Il convient, au regard de ces éléments, les restrictions à l’exercice des libertés individuelles de Madame [Y] [Z], née le 19 Décembre 1966 , demeurant [Adresse 8] étant adaptées, nécessaires et proportionnées à son état mental et à la mise en oeuvre du traitement requis, l’intéressé se trouvant dans l’impossibilité de consentir aux soins en raison des troubles décrits, son état nécessitant des soins assortis d’une surveillance constante, de dire que la mesure de soins psychiatriques sous la forme d’une hospitalisation complète sera, en l’état, maintenue.
PAR CES MOTIFS
Statuant publiquement, par ordonnance contradictoire et en premier ressort,
Rejetons les moyens d’irrégularité invoqués.
Ordonnons le maintien de la mesure de soins psychiatriques sous forme d’hospitalisation complète de Madame [Y] [Z] ;
Rappelons que l’ordonnance du juge des libertés et de la détention est susceptible d’appel devant le Premier Président de la Cour d’Appel de Versailles dans un délai de dix jours à compter de sa notification. Seules les parties à la procédure définies à l’article R.3211-13 du CSP peuvent faire appel (requérant, personne sous soins psychiatriques, préfet ou directeur d’établissement le cas échéant). Le ministère public peut, dans tous les cas, interjeter appel dans le même délai. La déclaration d’appel motivée est transmise par tout moyen au greffe de la Cour d’Appel de Versailles qui en avise sur-le-champ le greffier du tribunal judiciaire et fait connaître la date et l’heure de l’audience aux parties, à leurs avocats, au tiers qui a demandé l’admission en soins et au directeur d’établissement. A moins qu’il n’ait été donné un effet suspensif à l’appel, le premier président statue dans les douze jours de sa saisine. Ce délai est porté à vingt-cinq jours si une expertise est ordonnée. Adresse : Monsieur le Premier Président – Cour d’Appel de Versailles – [Adresse 6] (télécopie : [XXXXXXXX02] – téléphone : [XXXXXXXX01] et [XXXXXXXX03] ).
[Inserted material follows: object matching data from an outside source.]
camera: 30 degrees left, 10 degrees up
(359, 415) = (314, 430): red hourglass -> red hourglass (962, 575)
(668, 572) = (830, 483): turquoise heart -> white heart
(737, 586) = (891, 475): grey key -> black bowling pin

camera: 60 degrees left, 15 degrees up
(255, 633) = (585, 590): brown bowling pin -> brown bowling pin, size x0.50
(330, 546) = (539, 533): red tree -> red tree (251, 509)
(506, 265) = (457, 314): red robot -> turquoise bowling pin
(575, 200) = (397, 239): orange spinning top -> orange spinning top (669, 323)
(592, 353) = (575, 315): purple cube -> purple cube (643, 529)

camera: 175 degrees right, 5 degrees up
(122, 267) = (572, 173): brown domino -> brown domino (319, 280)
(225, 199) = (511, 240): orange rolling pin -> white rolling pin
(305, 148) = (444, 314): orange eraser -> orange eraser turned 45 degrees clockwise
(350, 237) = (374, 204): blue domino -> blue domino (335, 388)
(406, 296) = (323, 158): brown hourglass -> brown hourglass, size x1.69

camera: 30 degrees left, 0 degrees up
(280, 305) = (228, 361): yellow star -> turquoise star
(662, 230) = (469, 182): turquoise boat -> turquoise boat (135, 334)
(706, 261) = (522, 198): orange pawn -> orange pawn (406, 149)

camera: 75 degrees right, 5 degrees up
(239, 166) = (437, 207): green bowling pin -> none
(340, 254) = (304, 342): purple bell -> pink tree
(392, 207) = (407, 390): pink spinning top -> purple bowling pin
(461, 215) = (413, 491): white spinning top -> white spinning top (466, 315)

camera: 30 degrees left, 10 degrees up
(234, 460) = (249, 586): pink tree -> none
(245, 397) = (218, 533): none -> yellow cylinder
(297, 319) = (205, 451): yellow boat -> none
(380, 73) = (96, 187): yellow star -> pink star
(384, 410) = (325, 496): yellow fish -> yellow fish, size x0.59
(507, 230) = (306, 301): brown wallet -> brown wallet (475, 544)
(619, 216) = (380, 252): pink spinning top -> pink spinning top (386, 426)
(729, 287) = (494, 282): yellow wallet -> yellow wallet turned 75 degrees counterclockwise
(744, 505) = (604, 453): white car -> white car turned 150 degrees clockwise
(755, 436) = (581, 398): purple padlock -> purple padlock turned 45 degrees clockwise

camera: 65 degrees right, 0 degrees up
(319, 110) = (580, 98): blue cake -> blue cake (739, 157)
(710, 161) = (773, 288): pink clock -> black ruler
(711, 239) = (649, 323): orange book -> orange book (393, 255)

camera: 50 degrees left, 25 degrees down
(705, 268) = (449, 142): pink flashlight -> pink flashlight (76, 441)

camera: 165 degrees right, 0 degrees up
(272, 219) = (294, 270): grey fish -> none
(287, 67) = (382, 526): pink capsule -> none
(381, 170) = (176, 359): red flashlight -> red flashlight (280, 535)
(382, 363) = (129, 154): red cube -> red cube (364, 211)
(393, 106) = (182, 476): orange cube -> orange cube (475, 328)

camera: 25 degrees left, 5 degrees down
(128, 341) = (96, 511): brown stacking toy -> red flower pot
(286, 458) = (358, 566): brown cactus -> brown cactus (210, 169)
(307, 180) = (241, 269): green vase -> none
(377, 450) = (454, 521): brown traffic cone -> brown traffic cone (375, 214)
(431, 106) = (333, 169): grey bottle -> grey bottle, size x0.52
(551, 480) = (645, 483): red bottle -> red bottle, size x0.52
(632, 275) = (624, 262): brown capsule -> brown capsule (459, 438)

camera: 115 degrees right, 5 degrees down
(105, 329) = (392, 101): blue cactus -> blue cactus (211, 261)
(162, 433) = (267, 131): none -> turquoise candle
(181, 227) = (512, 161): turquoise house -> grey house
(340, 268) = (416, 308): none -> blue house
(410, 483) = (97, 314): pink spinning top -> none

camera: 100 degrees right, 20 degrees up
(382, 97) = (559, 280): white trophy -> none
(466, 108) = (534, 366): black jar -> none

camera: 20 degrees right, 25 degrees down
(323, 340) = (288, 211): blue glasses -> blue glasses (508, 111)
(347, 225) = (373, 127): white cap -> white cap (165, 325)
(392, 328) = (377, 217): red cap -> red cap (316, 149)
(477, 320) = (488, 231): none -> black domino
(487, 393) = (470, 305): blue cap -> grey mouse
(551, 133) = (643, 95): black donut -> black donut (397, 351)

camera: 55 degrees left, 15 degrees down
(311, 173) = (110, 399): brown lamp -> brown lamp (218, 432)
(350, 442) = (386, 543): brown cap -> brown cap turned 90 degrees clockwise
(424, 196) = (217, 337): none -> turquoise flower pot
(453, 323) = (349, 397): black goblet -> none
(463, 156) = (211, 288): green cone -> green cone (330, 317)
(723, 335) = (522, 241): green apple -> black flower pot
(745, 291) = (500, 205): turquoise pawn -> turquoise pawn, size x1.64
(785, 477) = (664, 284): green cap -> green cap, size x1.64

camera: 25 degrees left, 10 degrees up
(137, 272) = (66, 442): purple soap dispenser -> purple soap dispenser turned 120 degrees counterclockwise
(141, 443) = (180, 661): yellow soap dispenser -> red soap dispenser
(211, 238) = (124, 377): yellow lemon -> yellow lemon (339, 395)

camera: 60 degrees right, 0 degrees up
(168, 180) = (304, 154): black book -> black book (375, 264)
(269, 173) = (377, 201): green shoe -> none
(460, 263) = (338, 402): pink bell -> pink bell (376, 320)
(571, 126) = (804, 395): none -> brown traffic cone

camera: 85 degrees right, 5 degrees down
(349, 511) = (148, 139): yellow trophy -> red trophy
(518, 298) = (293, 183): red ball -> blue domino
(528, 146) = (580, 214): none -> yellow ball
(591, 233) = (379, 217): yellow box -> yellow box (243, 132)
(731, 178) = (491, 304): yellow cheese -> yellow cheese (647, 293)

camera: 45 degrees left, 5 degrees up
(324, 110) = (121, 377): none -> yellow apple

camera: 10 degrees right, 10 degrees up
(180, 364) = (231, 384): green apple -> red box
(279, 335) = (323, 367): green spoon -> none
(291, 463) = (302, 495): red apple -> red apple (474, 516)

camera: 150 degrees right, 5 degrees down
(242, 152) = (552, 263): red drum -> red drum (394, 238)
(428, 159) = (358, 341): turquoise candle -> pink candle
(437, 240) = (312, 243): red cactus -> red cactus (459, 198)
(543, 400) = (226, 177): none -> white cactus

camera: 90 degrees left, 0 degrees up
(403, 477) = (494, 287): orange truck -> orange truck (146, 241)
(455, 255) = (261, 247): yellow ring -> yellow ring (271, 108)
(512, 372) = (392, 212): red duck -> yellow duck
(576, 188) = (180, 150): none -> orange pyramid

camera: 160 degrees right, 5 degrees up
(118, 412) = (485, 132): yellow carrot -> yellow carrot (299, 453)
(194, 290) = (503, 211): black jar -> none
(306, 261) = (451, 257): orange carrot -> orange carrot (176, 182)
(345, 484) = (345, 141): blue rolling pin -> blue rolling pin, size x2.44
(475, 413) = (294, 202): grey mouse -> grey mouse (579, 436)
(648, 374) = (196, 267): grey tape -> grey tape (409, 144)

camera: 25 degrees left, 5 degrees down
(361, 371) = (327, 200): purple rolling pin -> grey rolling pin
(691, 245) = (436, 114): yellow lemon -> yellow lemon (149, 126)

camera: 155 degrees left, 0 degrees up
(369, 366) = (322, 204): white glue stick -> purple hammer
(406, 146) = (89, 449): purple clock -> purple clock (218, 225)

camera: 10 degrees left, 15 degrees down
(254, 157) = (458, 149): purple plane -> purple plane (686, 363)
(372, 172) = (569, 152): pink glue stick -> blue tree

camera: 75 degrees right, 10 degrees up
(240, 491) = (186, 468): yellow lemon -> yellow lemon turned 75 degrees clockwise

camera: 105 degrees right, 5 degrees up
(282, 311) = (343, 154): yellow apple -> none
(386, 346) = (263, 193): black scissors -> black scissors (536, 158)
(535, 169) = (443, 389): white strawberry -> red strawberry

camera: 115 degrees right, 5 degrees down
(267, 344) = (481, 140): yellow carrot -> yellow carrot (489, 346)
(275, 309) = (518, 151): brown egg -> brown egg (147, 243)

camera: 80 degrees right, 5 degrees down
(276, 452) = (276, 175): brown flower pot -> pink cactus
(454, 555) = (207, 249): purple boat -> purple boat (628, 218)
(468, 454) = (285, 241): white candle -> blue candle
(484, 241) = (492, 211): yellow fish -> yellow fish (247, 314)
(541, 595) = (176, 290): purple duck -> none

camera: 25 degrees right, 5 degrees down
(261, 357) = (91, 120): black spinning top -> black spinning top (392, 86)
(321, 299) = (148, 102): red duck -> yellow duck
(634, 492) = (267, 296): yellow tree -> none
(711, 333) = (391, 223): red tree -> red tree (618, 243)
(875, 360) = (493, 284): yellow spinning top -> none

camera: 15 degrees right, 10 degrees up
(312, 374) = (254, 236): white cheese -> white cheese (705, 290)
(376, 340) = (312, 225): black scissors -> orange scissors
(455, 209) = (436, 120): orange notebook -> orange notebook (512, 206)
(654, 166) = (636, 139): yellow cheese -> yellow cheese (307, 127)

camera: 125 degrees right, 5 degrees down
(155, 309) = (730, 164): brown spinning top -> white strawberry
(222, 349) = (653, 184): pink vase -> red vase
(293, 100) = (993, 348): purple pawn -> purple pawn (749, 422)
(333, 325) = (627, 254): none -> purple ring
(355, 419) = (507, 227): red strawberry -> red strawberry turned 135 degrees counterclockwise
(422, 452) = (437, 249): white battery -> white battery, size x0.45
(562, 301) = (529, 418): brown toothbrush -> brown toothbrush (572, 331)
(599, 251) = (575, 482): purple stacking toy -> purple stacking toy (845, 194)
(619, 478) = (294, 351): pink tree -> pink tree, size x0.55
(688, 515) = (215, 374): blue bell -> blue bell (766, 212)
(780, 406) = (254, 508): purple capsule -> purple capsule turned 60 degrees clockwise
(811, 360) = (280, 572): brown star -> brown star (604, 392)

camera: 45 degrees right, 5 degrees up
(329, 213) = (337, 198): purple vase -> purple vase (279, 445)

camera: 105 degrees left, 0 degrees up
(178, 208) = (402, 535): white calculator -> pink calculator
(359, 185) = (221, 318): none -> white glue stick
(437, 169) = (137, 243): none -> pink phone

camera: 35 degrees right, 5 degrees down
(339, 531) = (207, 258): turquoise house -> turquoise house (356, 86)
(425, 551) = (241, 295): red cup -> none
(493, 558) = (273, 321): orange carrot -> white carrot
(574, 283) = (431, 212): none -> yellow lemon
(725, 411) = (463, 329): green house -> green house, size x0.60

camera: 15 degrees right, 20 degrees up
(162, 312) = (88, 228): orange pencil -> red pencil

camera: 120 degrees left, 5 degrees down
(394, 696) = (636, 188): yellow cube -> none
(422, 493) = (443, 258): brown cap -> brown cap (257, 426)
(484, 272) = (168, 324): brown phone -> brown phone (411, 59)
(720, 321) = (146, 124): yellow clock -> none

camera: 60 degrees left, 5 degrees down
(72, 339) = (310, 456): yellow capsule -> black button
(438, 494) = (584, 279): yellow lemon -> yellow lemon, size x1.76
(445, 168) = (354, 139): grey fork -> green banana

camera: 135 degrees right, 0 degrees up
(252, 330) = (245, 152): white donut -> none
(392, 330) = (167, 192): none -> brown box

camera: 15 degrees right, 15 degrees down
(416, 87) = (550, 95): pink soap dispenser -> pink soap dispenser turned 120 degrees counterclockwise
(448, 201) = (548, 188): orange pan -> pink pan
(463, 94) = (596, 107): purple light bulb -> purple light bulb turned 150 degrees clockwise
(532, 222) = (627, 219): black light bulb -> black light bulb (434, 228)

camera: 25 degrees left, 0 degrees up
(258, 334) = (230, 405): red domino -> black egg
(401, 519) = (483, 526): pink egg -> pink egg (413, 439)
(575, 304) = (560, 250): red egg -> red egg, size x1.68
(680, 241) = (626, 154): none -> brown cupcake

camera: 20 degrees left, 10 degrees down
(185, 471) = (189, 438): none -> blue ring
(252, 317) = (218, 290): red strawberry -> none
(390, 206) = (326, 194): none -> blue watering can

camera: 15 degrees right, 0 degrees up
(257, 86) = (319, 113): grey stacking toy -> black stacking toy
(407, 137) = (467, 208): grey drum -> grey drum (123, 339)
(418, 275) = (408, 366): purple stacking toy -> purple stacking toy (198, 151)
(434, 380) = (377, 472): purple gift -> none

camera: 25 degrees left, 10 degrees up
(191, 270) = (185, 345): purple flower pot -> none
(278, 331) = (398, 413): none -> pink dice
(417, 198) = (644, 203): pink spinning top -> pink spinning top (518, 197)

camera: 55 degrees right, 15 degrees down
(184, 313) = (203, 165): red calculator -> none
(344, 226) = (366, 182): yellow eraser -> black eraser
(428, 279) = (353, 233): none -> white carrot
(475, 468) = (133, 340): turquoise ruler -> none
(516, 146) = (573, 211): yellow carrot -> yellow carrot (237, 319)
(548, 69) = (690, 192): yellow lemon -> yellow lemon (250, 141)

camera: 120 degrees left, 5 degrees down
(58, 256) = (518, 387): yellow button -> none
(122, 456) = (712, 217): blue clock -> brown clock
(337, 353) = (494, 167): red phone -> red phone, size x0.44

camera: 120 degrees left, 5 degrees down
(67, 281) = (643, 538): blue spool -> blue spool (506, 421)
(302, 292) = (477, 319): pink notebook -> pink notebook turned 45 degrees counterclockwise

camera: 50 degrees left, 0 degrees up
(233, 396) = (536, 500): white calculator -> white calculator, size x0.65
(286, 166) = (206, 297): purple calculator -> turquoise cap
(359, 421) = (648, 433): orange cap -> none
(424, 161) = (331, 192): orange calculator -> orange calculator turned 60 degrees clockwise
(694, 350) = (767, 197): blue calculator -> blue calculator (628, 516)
Rappelons que sur le fondement des dispositions des articles L 3211-12-4, R. 3211-16 et R 3211-20 du code de la santé publique le recours n’est pas suspensif d’exécution, sauf décision du Premier Président de la Cour d’appel de Versailles déclarant le recours suspensif à la demande du Procureur de la République ;
Laissons les éventuels dépens à la charge du Trésor Public ;
Prononcée par mise à disposition au greffe le 10 Juin 2025 par Madame Aurélia GANDREY, Vice-Présidente, assistée de Mme Axelle MATEOS, greffier, qui ont signé la minute de la présente décision.